TO BE DONE
a. Reproduce the post on the theology of bullshit, beginning at the words "Richard Beck, Professor" and stopping after "the whole thing.", and substitute "excellent" for "fantastic" in that stretch.
b. Extend the post on the theology of bullshit by writing what comes after its last sentence.

SUPPLIED TEXT
Theology of Bullshit: Part 2

*If you haven’t read it yet, check out Theology of Bullshit Part 1: Re-reading John 8*


Richard Beck, Professor of Psychology at Abilene Christian University, writes at Experimental Theology. I found his series “On Bullshit, Psychology, and Theology” online as I was reading about bullshit a few years ago. His five part series is fantastic, and you should read the whole thing.

In Beck’s third part of his series, he argues, referencing philosopher Scott Kimbrough’s essay Letting it Slide, that we are more tolerant toward bullshit than lying because we can’t do without it. To make his point, Beck tells the story of Nick Saban who in 2006 prophetically declared “I’m not going to be the Alabama coach” while closing out the season as the head football coach for the Miami Dolphins. Less than two weeks later, Saban announced that he would be accepting the head coaching position at Alabama. Saban claimed afterwards in response to allegations that he lied, “I get asked questions that I really shouldn’t answer. You should have the opportunity to weigh those options and I didn’t have the opportunity to do that.”

Element box lines
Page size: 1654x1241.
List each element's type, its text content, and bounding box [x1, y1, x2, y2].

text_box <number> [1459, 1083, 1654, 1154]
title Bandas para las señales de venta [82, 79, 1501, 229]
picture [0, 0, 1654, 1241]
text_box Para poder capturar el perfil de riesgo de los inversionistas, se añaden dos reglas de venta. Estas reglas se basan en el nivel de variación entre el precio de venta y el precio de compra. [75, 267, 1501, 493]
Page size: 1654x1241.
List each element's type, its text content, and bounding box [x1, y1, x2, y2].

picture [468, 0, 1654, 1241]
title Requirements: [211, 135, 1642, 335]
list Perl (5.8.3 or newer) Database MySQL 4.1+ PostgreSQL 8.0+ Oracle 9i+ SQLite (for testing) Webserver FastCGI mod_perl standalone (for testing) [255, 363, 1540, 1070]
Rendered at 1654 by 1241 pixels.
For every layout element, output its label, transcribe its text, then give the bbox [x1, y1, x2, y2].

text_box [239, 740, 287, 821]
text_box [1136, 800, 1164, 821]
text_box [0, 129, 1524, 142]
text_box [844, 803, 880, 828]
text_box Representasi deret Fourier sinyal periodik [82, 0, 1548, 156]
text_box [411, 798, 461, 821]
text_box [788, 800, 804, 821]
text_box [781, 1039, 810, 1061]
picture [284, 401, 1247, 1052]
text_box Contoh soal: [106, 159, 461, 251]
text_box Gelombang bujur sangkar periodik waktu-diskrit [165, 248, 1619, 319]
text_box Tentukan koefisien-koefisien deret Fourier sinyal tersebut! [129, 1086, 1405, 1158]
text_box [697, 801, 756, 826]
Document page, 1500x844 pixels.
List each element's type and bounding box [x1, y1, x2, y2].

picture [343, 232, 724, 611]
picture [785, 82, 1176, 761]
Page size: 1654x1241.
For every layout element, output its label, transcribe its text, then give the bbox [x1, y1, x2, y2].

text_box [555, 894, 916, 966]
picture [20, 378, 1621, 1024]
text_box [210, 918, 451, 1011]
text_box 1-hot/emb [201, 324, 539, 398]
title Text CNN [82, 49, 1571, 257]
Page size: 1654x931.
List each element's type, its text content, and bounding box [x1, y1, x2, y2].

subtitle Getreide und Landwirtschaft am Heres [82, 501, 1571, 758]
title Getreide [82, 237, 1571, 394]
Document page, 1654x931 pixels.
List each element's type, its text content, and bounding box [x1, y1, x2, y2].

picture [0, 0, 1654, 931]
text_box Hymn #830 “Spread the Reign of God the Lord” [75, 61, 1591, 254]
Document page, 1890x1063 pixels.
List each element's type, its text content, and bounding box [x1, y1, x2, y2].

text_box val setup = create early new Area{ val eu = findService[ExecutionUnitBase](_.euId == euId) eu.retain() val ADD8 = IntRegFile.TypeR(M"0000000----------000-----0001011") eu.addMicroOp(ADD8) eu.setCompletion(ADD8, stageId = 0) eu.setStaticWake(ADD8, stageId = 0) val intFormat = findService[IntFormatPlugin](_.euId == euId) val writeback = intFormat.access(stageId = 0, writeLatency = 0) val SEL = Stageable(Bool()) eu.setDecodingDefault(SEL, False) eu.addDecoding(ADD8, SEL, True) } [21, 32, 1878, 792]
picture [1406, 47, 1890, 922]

ANSWERS TO EACH TASK
a.
Richard Beck, Professor of Psychology at Abilene Christian University, writes at Experimental Theology. I found his series “On Bullshit, Psychology, and Theology” online as I was reading about bullshit a few years ago. His five part series is excellent, and you should read the whole thing.

b.
Beck argues, “Saban realized that his speech prior to the end of the Dolphins season could not be engaged in truth-claims. To do so would distract his team. But neither did Saban wish to lie. So what does he do? He bullshits. And his defense is basically this: If you ask those kinds of questions prior to the end of the season you cannot legitimately expect truth. It’s an inappropriate question requiring a bullshit answer. And you should know this. Thus, to retrospectively call me a liar misses the whole dynamic of the December 21st exchange. The context of the conversation should have clued you in that you would only get bullshit from me. Not truth, not lies. Bullshit. Note Saban’s actual words: “I get asked questions that I really shouldn’t answer.” His point? If you ask those kinds of questions you are going to get bullshit answers. And bullshit, technically, isn’t a lie.”

Beck is claiming that in this situation bullshit is preferable to both lying and truth telling. If Saban would have said “Yes. I will be leaving the Miami Dolphins for The University of Alabama following this season,” it would have been disastrous for his team. If he answers, “No comment,” then the rumors will fly, his players will be continually asked about his future and it will become a distraction. He also doesn’t want to lie which could hurt his credibility with players and management. So his speech becomes disconnected from the facts of the situation. He misrepresents himself, rather than just misrepresenting the facts. He said afterwards, “In my eyes, when I said that, it wasn’t a lie. The circumstances changed and I made a different decision. That’s not lying.”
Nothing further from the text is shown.